Heuristic:PeterL1n BackgroundMattingV2 Data Augmentation Strategy
| Knowledge Sources | |
|---|---|
| Domains | Computer_Vision, Deep_Learning |
| Last Updated | 2026-02-09 02:00 GMT |
Overview
Training augmentation strategy with tuned probabilities: shadow overlay 30%, noise injection 40%, background color jitter 80%, and background affine perturbation 30%.
Description
Both training scripts apply a multi-stage augmentation pipeline directly in the training loop (not in the dataset transforms). These augmentations simulate real-world imperfections: shadows cast by the subject onto the background, camera noise, background color/lighting changes, and slight camera movement between capturing the background and the source frame. Each augmentation is applied stochastically with a specific probability per batch element.
Usage
Use this heuristic when training MattingBase or MattingRefine, or when modifying the training pipeline. The probabilities and parameter ranges are carefully tuned to produce robust models that handle real-world input variability. Both training scripts use identical augmentation code.
The Insight (Rule of Thumb)
- Shadow augmentation (30% probability):
- Simulates foreground shadows on the background.
- Shadow intensity: `0.3 * random()` of alpha matte.
- Blurred with box filter kernel 20-40px.
- Randomly affine-transformed before application.
- Noise augmentation (40% probability):
- Adds Gaussian noise to both source and background images.
- Noise scale: `0.03 * random()`.
- Applied independently to source and background.
- Background color jitter (80% probability):
- Simulates lighting changes between background capture and inference.
- Kornia ColorJitter with (brightness=0.18, contrast=0.18, saturation=0.18, hue=0.1).
- Background affine perturbation (30% probability):
- Simulates slight camera movement.
- Small rotation (±1°), small translation (±1%).
- Trade-off: Higher augmentation probabilities increase robustness but slow convergence. These values are the authors' tuned settings.
Reasoning
Background matting requires a pre-captured background image that may differ from the actual background at inference time due to lighting changes, camera movement, and foreground shadows. Without these augmentations, the model would overfit to perfectly matched source-background pairs and fail on real-world inputs.

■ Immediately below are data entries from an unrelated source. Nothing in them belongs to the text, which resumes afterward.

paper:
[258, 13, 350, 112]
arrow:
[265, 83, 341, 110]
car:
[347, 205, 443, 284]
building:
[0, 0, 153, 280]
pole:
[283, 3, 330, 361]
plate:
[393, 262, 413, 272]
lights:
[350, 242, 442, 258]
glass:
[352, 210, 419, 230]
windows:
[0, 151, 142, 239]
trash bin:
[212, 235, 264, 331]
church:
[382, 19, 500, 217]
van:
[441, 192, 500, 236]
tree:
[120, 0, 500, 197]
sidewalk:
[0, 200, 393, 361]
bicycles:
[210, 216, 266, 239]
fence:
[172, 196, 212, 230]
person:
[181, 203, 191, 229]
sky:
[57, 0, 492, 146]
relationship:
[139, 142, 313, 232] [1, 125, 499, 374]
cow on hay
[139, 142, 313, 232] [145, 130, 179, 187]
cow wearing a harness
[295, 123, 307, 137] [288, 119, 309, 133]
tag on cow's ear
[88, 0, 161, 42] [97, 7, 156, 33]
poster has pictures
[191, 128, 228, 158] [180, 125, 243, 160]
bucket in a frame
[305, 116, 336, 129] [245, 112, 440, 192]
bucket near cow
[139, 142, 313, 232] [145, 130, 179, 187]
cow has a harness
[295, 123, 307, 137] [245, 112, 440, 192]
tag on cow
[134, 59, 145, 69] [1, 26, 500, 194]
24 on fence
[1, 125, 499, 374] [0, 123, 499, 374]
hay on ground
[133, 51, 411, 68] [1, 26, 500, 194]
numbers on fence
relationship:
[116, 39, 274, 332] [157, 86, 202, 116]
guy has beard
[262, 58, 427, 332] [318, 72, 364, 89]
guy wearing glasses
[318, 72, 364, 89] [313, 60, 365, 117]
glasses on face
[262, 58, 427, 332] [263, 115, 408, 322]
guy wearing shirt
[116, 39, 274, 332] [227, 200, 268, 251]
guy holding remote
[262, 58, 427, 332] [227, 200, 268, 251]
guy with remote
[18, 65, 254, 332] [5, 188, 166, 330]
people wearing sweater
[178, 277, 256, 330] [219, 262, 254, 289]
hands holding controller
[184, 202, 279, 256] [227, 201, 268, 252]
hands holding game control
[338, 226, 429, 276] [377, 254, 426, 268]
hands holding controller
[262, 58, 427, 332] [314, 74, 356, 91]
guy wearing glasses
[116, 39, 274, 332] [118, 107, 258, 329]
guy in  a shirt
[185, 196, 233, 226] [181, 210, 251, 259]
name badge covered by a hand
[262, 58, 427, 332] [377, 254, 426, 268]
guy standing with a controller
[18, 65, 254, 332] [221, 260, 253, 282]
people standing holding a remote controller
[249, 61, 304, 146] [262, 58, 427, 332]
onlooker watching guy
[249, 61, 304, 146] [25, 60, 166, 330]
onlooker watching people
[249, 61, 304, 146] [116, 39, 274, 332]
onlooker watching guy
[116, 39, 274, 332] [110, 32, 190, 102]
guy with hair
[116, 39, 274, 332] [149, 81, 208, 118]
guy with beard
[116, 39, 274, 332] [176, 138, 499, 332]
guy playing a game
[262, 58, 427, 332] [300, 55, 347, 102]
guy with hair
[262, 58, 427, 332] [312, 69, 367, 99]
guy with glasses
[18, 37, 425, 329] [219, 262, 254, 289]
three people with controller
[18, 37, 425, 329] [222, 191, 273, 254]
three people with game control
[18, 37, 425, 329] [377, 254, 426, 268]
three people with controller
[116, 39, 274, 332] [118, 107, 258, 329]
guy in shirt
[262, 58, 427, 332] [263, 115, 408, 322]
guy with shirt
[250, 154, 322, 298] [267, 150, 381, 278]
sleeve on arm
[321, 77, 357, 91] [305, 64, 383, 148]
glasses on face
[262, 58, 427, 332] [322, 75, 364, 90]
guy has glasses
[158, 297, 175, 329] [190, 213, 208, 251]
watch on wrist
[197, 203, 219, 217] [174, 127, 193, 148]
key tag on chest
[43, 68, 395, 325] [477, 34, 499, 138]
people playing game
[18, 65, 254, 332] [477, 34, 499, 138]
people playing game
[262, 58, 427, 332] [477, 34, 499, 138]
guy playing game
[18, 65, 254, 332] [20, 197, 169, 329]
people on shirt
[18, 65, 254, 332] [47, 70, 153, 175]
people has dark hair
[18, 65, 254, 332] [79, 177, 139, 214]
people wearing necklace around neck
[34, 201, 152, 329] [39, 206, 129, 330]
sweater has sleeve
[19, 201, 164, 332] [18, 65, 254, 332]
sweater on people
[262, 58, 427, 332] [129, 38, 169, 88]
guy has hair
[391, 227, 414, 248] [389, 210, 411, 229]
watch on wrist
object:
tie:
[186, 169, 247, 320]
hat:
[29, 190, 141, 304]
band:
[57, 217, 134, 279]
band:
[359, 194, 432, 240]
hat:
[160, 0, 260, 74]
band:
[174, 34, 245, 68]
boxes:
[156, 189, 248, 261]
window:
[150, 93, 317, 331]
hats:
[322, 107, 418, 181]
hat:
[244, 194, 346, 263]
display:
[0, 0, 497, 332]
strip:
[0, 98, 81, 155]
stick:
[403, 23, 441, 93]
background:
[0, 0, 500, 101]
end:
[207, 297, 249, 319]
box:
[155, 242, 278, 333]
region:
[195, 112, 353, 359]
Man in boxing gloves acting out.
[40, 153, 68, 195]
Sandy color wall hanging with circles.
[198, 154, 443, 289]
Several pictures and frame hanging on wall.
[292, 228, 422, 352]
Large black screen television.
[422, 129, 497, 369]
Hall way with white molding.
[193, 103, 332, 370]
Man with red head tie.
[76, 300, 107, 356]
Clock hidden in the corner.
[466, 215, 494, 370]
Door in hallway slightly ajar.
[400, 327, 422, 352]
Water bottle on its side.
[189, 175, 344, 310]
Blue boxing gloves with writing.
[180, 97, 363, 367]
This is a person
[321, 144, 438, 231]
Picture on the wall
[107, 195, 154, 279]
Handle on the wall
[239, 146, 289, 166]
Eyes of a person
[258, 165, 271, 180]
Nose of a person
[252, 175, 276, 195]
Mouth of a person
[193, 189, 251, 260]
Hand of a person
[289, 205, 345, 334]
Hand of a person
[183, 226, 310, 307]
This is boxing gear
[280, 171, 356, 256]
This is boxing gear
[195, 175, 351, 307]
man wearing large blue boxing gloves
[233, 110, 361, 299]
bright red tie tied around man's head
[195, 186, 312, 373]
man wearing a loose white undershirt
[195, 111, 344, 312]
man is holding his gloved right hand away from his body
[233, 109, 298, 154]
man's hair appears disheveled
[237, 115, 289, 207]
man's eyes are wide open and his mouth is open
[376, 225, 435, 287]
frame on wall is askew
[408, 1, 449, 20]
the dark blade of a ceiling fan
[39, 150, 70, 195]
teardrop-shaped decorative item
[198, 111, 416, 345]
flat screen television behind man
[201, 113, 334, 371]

The shadow augmentation is particularly important because foreground objects cast shadows that don't appear in the background-only capture, creating a domain gap between training composites and real captures.

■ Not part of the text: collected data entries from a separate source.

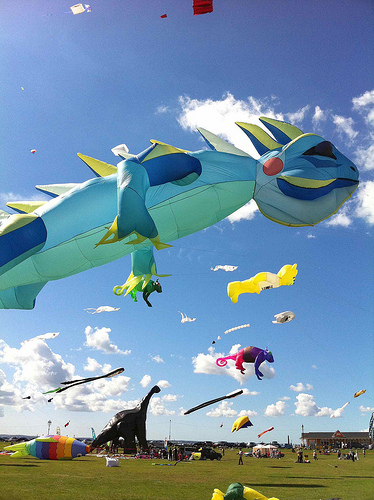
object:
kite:
[272, 310, 296, 324]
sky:
[9, 26, 366, 110]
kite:
[64, 2, 92, 16]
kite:
[330, 400, 351, 419]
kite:
[226, 262, 298, 304]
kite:
[216, 345, 274, 380]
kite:
[212, 323, 250, 344]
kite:
[257, 426, 274, 438]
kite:
[49, 367, 125, 403]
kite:
[210, 264, 239, 272]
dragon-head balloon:
[234, 116, 360, 228]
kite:
[184, 389, 244, 416]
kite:
[354, 389, 367, 398]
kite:
[231, 415, 254, 433]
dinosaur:
[0, 115, 360, 312]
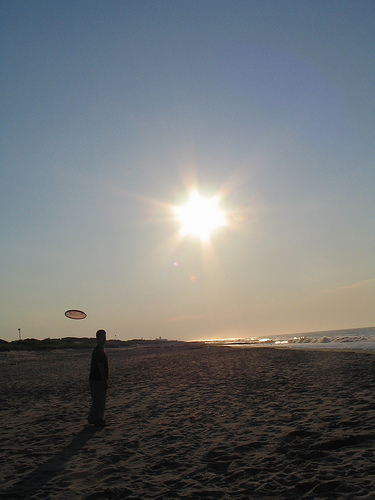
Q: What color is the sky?
A: Blue.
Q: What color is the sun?
A: Yellow.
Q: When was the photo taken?
A: Sundown.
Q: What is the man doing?
A: Playing frisbee.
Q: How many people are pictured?
A: One.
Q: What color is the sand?
A: Brown.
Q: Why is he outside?
A: To play frisbee.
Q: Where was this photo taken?
A: At the beach.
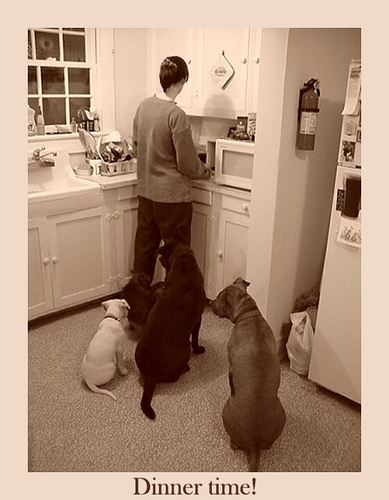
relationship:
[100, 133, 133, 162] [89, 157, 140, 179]
dishes inside drainer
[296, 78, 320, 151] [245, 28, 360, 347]
fire extinguisher hanging on wall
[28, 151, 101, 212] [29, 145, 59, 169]
sink with faucet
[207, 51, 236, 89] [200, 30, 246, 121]
pot holder hanging on cabinet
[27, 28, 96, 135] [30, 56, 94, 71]
window with panes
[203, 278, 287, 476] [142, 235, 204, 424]
dog next to dog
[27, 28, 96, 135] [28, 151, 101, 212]
window above sink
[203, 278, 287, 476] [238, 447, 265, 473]
dog has tail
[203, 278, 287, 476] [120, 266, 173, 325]
dog next to cat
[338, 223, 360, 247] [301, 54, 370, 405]
paper on front of refrigerator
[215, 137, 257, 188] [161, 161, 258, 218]
microwave on top of counter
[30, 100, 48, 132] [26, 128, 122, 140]
dish soup on top of window sill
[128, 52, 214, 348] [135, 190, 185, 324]
woman wearing jeans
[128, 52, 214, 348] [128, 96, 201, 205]
woman wearing shirt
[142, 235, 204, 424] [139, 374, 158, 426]
dog has tail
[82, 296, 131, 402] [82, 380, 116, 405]
dog has tail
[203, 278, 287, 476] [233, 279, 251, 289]
dog has ear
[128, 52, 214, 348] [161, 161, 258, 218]
woman standing in front of counter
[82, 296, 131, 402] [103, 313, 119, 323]
dog wearing collar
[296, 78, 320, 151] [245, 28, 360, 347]
fire extinguisher on side of wall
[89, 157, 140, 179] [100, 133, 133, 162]
drainer holding dishes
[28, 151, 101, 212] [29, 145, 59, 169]
sink has faucet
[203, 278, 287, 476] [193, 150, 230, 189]
dog waiting for food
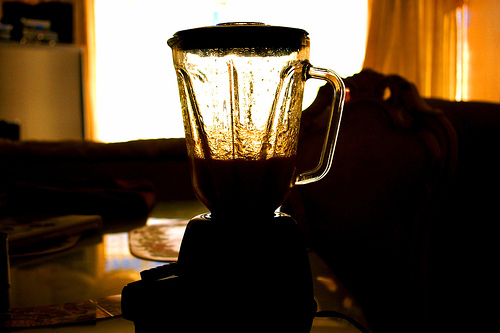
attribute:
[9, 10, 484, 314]
photo — dimly lit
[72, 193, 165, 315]
counter top — white, shiny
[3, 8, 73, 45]
books — stacked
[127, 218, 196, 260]
stuff — stacked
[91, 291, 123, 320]
stuff — stacked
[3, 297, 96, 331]
stuff — stacked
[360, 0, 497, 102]
white curtains — open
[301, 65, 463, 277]
man — sitting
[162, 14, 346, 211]
pitcher — glass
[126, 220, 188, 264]
placemat — decorated, green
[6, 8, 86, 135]
walls — white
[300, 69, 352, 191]
handle — glass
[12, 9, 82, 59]
shelf — wooden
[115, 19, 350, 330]
blender — glass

Code evidence from `train_base.py:153-181`:
# Augment with shadow
aug_shadow_idx = torch.rand(len(true_src)) < 0.3
if aug_shadow_idx.any():
aug_shadow = true_pha[aug_shadow_idx].mul(0.3 * random.random())
aug_shadow = T.RandomAffine(degrees=(-5, 5), translate=(0.2, 0.2), scale=(0.5, 1.5), shear=(-5, 5))(aug_shadow)
aug_shadow = kornia.filters.box_blur(aug_shadow, (random.choice(range(20, 40)),) * 2)
true_src[aug_shadow_idx] = true_src[aug_shadow_idx].sub_(aug_shadow).clamp_(0, 1)
# Augment with noise
aug_noise_idx = torch.rand(len(true_src)) < 0.4
# Augment background with jitter
aug_jitter_idx = torch.rand(len(true_src)) < 0.8
# Augment background with affine
aug_affine_idx = torch.rand(len(true_bgr)) < 0.3
The identical augmentation pipeline is also used in `train_refine.py:180-209`.